Drug-specific clinical context for Augtyro (repotrectinib): the labelled indication is ROS1-positive locally advanced or metastatic NSCLC, and NTRK-positive solid tumours. The next-generation ROS1/NTRK tyrosine kinase inhibitor mechanism shapes both the eligibility workup and the monitoring schedule. The relevant clinical-practice guideline body is National Comprehensive Cancer Network (NCCN) non-small cell lung cancer guidelines at www.nccn.org/guidelines/category_1. The treating physician of record makes the clinical decision; Reserve Meds is the coordination layer that clears the operational and regulatory barriers between the prescription and the delivered course.

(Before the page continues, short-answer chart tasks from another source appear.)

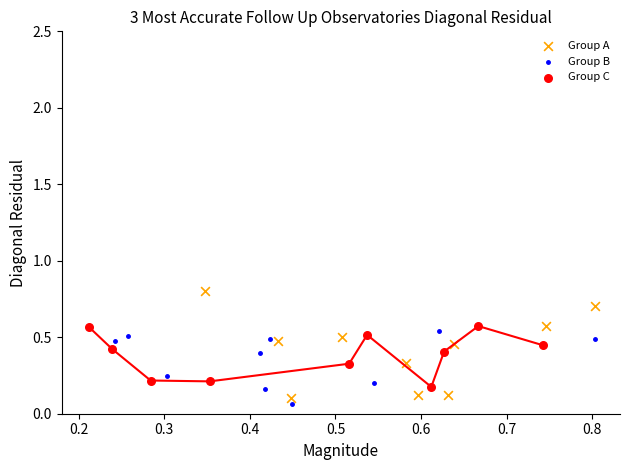

Which series has the widest spread of Y values?

Group A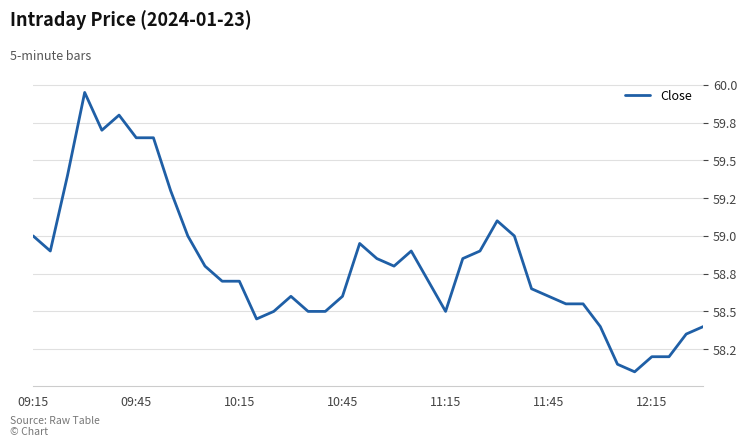

Does the chart display data point markers on the line(s)?

No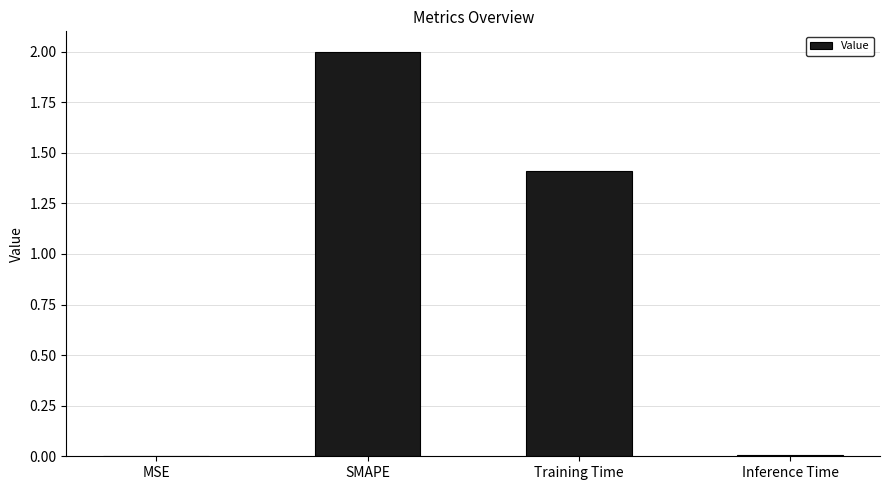

Which category has the highest value across all series?

SMAPE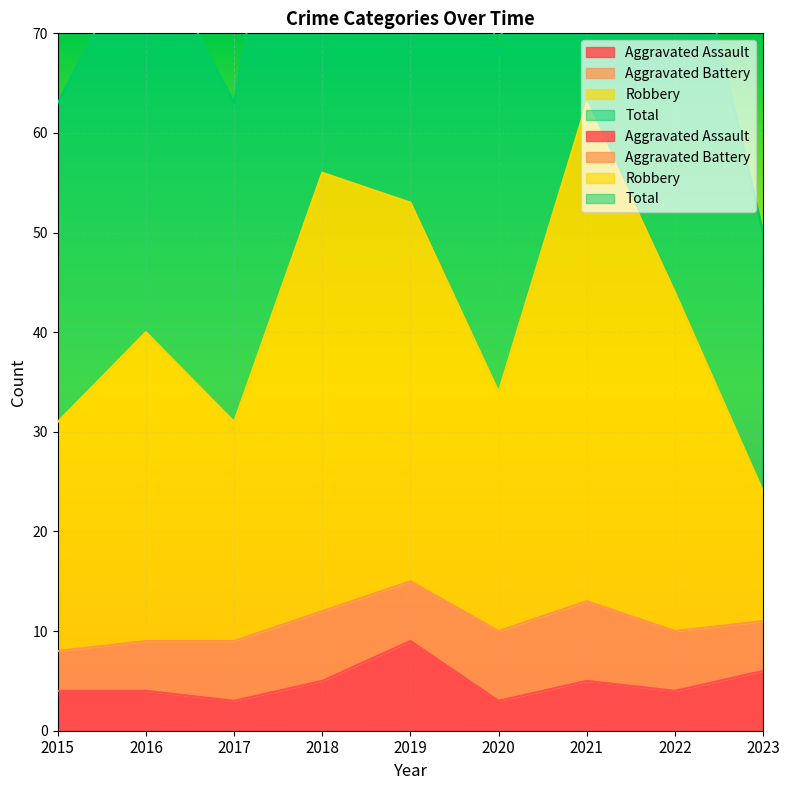

Which category has the lowest value in the Robbery series?

2023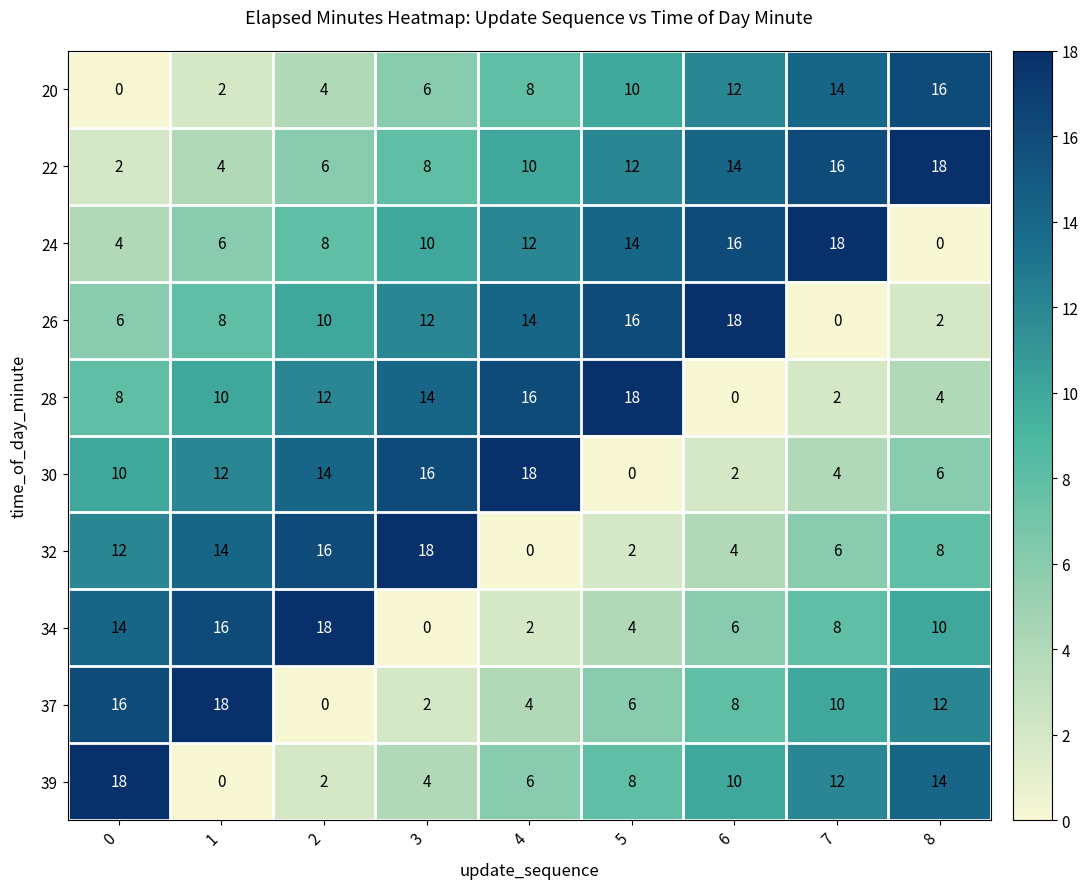

Count the number of data series in this chart.

10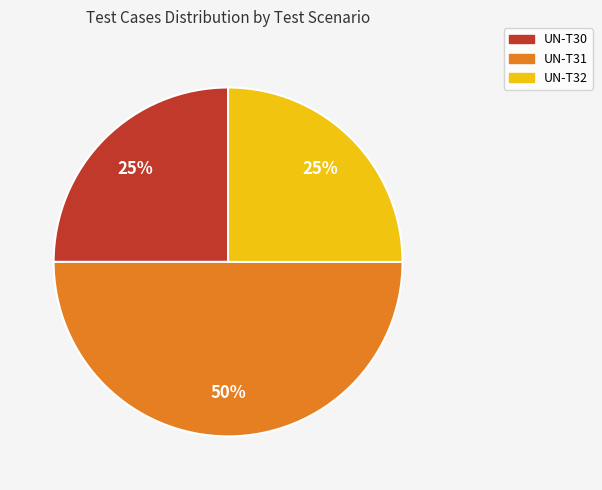

Combined, do UN-T32 and UN-T31 account for over 50%?

Yes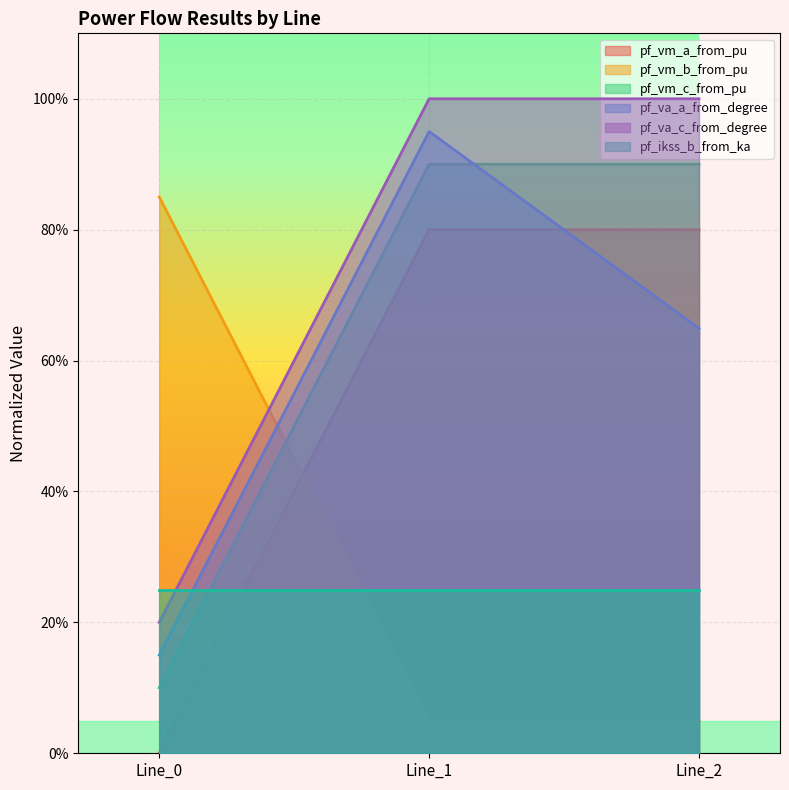

Does the chart display data point markers on the line(s)?

No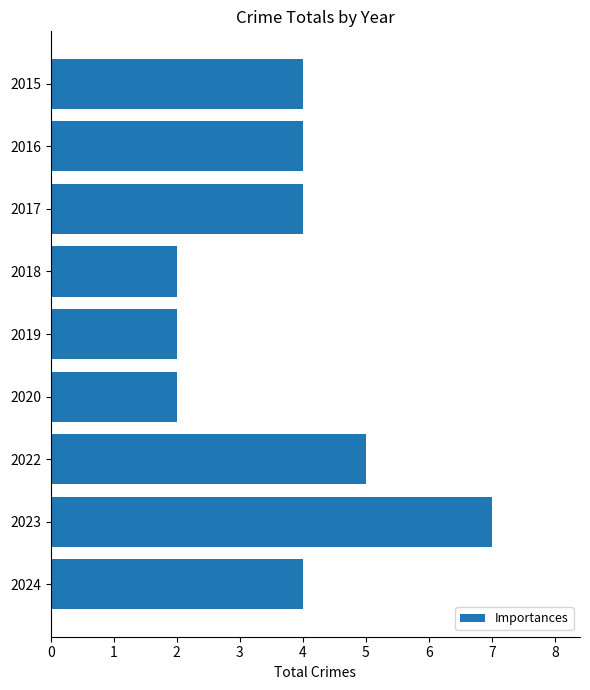

Reading top to bottom, extract all data points from this chart.

4	4	4	2	2	2	5	7	4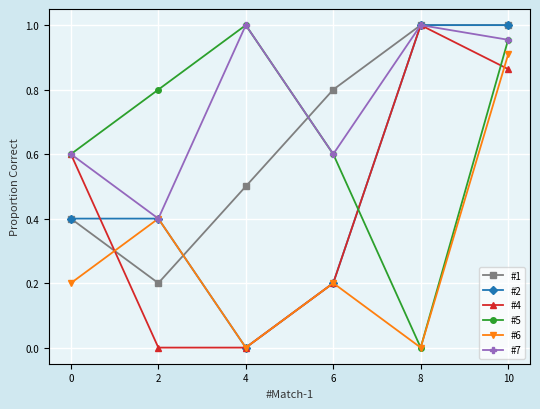

Where is #7 nearest to the value 0?

2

Recent regulatory and access news for Augtyro (repotrectinib) in UAE, 2026
The Ministry of Health and Prevention (MOHAP) and Department of Health Abu Dhabi (DoH) portal at www.mohap.gov.ae and the locally registered medicines list at www.mohap.gov.ae/en/services/drug-registration are the authoritative source for the current UAE listing status of Augtyro (repotrectinib); the snapshot date governs. The FDA Drug Safety Communications feed at fda.gov drug-safety-communications and the FDA Drug Shortages list at accessdata.fda.gov drugshortages are the authoritative sources for any active Augtyro (repotrectinib) safety advisory or shortage signal over the most recent 12-month window. The FDA labelled indication for Augtyro (repotrectinib) remains ROS1-positive locally advanced or metastatic NSCLC, and NTRK-positive solid tumours (see the current FDA approval record at accessdata.fda.gov). Bristol Myers Squibb continues commercial supply per the FDA-labelled indication and the EMA marketing authorisation. The National Comprehensive Cancer Network (NCCN) non-small cell lung cancer guidelines guidance at www.nccn.org/guidelines/category_1 remains the relevant clinical-practice reference. Reserve Meds refreshes this snapshot per case at intake; the snapshot date governs.